* YOUR OBJECTIVE *
Return, word for word, the lines from the start of the records through the line containing "communicate and do", including that line.

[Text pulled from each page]
[Start of section]

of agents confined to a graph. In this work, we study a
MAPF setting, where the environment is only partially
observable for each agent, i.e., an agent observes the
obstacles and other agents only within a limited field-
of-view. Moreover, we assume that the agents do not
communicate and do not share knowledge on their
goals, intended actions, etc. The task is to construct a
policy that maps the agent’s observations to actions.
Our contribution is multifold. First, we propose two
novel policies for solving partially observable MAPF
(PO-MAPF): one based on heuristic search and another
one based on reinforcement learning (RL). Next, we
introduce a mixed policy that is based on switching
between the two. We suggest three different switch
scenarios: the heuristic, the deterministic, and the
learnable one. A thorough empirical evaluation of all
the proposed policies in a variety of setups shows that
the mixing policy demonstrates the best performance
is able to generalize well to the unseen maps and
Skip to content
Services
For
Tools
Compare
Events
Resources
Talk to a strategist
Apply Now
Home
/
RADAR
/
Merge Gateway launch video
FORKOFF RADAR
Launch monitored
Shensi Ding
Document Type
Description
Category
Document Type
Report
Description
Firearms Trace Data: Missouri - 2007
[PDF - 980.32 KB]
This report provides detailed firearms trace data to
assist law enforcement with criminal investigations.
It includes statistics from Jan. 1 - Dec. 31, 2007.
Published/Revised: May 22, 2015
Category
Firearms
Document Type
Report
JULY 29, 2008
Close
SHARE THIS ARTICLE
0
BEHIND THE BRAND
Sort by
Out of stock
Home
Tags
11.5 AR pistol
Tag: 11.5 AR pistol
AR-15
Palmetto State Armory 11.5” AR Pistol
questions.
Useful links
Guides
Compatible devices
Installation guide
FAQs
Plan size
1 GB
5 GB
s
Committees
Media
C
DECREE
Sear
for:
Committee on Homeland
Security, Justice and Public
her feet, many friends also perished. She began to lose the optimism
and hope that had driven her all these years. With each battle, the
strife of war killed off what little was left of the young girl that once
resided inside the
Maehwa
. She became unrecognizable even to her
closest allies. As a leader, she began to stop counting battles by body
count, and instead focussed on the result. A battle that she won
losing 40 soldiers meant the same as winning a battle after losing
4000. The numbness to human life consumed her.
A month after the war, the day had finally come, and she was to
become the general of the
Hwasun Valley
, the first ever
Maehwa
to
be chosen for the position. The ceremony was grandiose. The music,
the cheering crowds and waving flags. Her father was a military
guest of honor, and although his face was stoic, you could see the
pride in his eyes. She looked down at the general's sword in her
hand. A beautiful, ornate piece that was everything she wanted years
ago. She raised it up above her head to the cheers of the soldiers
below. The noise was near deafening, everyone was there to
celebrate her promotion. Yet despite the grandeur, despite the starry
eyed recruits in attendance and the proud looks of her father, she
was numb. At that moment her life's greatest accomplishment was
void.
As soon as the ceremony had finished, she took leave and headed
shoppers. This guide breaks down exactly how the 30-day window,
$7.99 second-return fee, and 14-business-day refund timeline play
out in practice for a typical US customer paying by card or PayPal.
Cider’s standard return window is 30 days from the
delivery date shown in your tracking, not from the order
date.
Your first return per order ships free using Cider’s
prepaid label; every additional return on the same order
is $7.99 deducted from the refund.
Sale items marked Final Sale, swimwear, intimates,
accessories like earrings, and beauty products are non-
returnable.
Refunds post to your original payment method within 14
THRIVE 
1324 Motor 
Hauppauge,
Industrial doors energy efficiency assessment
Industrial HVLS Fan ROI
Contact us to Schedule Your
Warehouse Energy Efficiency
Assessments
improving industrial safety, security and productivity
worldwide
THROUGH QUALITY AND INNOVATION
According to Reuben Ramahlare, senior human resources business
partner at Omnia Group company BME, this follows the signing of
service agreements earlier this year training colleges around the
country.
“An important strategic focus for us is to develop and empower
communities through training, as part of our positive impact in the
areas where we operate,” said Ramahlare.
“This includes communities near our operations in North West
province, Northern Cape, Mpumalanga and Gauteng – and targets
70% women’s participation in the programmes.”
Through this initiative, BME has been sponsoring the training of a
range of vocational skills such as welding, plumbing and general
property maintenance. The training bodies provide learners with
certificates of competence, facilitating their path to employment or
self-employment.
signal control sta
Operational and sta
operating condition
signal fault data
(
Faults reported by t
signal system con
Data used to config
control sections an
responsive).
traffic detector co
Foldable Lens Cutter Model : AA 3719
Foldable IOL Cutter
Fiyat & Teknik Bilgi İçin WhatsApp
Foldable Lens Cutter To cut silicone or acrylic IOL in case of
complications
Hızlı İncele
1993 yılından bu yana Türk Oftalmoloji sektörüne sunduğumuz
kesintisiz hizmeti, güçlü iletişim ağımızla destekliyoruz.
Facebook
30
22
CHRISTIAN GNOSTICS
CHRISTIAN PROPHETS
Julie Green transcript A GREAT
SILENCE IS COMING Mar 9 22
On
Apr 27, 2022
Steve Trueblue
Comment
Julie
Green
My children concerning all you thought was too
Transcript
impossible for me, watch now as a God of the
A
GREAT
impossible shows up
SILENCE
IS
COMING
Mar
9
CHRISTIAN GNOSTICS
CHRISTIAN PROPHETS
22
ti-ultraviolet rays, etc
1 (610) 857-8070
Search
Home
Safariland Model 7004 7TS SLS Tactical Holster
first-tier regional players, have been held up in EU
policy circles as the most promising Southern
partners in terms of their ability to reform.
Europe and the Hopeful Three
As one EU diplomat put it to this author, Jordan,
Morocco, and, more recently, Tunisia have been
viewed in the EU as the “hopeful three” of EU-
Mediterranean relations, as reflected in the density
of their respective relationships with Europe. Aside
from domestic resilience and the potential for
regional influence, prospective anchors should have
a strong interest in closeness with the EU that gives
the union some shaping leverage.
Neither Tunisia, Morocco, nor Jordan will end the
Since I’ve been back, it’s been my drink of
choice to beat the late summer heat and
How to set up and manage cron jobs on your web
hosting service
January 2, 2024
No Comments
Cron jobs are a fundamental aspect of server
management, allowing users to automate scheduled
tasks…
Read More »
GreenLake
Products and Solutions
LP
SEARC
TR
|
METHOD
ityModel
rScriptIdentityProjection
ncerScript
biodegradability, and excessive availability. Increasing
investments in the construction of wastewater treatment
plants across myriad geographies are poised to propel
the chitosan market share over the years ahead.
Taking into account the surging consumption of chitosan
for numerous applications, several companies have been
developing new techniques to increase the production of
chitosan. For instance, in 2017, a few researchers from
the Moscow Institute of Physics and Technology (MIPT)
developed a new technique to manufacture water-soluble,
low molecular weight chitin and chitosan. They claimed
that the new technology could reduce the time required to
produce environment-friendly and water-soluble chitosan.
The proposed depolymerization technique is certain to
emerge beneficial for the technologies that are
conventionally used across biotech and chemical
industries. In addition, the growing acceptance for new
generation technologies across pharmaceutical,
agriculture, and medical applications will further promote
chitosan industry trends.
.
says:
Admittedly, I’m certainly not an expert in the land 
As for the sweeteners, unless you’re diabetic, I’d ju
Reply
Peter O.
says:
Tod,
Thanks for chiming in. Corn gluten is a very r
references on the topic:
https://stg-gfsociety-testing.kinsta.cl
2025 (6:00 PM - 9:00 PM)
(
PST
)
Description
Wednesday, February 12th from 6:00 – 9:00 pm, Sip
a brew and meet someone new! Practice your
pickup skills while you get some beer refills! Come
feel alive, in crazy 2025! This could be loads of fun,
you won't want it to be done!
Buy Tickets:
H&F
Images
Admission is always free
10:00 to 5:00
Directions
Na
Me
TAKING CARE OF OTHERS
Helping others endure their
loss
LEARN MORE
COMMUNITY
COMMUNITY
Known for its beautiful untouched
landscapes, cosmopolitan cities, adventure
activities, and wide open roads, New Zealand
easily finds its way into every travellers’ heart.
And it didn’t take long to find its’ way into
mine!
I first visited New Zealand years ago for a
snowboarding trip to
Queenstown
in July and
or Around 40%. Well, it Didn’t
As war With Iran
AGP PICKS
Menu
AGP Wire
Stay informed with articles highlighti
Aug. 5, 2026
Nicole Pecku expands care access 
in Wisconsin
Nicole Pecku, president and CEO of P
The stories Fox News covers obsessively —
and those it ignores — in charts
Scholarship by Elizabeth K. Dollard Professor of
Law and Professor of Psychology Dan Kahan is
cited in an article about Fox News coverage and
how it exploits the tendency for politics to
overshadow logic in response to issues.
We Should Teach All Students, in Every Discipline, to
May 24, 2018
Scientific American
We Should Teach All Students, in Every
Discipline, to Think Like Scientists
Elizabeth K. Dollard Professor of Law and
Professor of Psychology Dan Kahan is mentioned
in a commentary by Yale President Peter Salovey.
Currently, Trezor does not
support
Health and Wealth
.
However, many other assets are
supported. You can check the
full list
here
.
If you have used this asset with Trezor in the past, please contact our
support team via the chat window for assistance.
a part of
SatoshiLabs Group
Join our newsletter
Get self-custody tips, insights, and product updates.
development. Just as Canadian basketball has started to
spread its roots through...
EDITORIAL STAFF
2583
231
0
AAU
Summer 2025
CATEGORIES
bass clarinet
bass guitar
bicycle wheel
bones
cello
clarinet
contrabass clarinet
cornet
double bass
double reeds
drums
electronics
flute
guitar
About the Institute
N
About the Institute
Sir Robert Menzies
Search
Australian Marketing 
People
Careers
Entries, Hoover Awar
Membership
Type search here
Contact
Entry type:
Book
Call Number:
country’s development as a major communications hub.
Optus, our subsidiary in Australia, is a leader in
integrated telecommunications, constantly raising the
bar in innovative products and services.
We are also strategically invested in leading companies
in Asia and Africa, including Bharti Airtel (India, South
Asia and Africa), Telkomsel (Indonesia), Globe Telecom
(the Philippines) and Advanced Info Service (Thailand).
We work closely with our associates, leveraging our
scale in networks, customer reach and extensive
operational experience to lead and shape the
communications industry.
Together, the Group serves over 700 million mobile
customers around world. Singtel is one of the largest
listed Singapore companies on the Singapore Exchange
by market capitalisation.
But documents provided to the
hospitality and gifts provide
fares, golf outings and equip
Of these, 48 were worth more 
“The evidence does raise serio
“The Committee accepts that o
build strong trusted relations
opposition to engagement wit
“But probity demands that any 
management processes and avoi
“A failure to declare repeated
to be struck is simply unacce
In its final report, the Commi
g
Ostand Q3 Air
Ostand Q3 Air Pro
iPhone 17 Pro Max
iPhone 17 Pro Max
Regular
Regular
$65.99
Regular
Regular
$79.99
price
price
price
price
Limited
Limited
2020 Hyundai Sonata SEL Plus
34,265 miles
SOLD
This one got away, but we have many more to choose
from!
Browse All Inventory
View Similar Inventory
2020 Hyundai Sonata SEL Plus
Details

[End of section]

* ANSWER SPACE *
of agents confined to a graph. In this work, we study a
MAPF setting, where the environment is only partially
observable for each agent, i.e., an agent observes the
obstacles and other agents only within a limited field-
of-view. Moreover, we assume that the agents do not
communicate and do not share knowledge on their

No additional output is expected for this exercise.